How much has he changed since then?
“I already knew it was going to be real hectic towards to end, but shoot, I’m ready for it,” Spence said. “I’ve got nothing to lie about. It’s all out there. Shoot, the most I can do is just tell people what the story is and hope for the best.”
Spence transferred to Eastern Kentucky in his pursuit to eventually play in the NFL, and the former five-star talent dominated the Football Championship Subdivision. He finished with 11.5 sacks and 22.5 tackles for loss as a 4-3 defensive end in his only season with the Colonels. While questions will arise about his production on the FCS level, it wasn’t like Spence lacked statistical production at Ohio State. In his final season with the Buckeyes, Spence had 7.5 sacks and 14 tackles for loss as the “Viper” – a hybrid defensive end and outside linebacker in their 3-4 scheme.

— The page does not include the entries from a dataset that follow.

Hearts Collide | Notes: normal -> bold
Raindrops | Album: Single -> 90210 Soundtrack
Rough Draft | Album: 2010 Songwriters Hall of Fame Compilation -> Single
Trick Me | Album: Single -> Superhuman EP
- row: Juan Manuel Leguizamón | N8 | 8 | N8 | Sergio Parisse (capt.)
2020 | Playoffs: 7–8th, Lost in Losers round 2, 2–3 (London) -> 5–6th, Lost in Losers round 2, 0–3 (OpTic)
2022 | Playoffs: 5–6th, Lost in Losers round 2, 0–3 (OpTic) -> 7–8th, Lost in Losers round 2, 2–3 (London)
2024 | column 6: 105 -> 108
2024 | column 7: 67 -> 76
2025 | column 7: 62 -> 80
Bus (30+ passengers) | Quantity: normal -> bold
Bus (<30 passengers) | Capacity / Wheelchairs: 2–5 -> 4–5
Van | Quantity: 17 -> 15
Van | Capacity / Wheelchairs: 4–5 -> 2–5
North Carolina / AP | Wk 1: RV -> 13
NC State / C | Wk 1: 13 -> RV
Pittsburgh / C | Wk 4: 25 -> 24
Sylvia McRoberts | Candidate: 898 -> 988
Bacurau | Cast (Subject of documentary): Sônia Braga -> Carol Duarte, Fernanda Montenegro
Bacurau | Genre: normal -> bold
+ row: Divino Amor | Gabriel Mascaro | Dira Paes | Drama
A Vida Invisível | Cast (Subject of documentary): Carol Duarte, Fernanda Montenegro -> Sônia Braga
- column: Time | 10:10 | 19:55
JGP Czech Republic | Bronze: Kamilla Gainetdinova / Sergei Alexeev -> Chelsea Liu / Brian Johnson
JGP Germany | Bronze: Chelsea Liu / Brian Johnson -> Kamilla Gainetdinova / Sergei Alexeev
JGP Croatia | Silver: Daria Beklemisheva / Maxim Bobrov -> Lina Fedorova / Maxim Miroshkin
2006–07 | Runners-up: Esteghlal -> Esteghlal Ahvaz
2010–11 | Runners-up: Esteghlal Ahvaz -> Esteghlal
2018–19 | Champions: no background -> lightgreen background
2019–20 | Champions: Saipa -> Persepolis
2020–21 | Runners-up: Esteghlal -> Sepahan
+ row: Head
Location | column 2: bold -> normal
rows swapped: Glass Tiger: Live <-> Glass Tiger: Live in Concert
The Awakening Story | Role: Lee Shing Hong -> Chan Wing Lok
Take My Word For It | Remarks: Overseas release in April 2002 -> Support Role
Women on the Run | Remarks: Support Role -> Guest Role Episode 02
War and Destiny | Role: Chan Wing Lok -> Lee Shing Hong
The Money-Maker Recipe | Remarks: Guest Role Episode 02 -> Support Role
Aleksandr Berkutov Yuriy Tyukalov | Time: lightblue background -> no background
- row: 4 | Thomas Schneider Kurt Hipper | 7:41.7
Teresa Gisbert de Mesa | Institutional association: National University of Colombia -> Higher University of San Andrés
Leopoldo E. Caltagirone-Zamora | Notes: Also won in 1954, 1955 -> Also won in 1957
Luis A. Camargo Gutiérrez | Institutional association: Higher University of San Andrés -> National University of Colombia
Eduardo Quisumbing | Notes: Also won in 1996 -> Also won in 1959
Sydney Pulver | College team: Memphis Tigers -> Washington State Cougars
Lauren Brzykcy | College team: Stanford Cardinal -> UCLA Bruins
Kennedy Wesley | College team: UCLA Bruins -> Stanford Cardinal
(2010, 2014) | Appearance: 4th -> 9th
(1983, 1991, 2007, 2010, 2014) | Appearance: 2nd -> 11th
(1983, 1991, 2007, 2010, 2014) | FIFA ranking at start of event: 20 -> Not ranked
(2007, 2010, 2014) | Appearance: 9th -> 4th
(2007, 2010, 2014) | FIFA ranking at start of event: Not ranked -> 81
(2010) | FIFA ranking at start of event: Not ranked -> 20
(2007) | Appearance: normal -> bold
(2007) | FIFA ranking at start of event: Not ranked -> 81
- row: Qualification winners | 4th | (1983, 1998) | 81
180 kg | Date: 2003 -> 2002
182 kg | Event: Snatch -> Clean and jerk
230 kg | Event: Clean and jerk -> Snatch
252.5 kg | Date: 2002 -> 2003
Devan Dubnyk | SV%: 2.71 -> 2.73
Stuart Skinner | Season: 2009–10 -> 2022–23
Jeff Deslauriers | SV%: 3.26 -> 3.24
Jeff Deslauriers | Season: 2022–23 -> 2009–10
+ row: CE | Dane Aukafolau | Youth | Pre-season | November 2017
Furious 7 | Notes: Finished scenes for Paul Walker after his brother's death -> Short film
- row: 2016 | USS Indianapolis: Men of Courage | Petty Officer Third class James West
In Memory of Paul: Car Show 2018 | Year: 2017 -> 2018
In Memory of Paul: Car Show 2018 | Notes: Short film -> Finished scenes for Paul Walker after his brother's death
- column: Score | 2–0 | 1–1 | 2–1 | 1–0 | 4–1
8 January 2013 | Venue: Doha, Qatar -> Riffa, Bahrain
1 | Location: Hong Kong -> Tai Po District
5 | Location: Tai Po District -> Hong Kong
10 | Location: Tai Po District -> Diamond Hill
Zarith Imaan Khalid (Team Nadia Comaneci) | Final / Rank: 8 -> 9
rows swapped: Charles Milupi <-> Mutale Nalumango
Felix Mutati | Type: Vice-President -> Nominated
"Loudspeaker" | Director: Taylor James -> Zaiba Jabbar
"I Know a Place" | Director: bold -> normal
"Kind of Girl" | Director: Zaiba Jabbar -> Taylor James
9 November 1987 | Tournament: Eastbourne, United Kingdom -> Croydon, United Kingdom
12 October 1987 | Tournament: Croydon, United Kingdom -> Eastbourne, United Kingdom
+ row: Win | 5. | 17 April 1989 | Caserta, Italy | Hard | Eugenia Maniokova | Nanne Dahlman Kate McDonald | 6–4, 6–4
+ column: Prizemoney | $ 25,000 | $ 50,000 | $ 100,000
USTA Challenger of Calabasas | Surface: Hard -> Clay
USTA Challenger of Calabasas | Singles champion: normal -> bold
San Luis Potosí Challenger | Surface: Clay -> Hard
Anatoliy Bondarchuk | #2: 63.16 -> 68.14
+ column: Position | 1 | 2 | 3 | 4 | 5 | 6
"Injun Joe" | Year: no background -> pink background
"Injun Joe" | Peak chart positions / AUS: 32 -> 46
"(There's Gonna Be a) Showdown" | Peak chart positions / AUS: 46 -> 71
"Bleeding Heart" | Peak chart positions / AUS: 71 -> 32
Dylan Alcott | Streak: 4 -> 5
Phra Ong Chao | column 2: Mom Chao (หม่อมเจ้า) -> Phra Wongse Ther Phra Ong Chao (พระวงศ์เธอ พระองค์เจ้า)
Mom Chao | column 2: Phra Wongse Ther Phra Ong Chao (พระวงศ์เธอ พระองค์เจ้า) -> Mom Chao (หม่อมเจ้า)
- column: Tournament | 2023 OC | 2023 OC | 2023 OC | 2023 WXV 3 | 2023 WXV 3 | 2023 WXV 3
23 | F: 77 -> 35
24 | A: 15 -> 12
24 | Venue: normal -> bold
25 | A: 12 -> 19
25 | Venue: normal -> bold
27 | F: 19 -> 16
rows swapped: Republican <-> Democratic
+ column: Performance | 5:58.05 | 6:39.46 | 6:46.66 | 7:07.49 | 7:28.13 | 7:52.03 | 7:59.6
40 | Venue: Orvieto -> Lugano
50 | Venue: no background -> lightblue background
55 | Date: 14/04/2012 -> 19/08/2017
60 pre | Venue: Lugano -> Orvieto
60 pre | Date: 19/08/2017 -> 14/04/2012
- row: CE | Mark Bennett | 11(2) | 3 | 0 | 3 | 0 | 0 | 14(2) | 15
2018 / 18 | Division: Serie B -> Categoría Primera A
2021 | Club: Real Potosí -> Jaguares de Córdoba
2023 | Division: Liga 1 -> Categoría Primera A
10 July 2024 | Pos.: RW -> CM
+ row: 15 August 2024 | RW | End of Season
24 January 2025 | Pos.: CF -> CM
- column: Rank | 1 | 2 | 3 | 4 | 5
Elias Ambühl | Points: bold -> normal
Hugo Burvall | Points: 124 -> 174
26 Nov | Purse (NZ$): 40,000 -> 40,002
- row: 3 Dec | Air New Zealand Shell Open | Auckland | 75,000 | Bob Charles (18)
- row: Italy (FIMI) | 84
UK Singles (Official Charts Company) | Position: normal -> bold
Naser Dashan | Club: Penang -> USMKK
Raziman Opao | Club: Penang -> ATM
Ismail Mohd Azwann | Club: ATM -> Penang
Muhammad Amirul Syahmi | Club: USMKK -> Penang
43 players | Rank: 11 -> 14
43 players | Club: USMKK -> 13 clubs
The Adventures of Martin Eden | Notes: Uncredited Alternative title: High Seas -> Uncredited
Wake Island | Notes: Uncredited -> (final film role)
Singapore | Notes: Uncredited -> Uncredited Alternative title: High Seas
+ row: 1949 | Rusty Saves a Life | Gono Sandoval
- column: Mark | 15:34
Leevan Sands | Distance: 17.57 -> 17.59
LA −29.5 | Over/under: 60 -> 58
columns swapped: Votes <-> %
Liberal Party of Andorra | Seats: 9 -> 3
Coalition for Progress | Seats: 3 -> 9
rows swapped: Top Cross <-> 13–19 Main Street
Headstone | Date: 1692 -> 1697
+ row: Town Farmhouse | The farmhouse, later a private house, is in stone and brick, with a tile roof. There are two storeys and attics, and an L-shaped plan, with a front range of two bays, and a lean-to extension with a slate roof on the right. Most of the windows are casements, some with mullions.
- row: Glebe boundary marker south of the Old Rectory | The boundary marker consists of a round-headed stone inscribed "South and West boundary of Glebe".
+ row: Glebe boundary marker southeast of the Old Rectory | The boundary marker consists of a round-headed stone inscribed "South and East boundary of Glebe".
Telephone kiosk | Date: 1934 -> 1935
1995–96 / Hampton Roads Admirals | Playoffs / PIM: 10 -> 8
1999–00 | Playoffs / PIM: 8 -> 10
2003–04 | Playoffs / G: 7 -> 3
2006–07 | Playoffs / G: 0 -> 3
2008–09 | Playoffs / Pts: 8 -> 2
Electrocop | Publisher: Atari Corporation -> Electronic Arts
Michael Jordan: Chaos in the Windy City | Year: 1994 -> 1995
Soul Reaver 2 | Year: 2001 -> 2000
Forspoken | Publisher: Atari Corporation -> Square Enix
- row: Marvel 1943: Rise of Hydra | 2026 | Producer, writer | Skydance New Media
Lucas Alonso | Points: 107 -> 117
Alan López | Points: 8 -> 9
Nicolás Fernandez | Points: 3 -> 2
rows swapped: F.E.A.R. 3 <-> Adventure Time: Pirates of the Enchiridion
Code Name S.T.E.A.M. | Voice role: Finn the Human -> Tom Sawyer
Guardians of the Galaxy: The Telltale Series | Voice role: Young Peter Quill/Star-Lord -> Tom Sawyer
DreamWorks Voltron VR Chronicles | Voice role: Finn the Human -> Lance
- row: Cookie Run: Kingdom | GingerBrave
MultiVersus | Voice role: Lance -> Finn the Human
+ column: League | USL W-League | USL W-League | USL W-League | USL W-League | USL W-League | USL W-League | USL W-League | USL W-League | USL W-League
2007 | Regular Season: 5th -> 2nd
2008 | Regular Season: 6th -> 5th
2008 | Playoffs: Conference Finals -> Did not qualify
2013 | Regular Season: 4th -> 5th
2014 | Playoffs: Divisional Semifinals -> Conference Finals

“I feel like they can flip on both tapes,” Spence said. “You can watch my tape at Ohio State, you can watch my tape at Eastern Kentucky – I really didn’t lose much. I felt like I got better as a football player.”
His ability as a passer rusher was on display in Mobile, but Spence knows how he presents himself to NFL scouts, coaches and executives will be just as important as his performance this week. When he found out he couldn’t remain in Ohio State’s football program, Spence said it was “almost like it crushed my dreams for a while, but I never let it crush me inside and my heart.” He felt driven by the situation to grow both on and off the field and used his faith to overcome the suspension.
“I just definitely wanted to become a better person before going to the NFL and try my best to keep getting better at football because I know I’m still not where I want to be,” Spence said. “I just wanted to show everyone that I’m still a good football player, and I can be an even better person off the field.”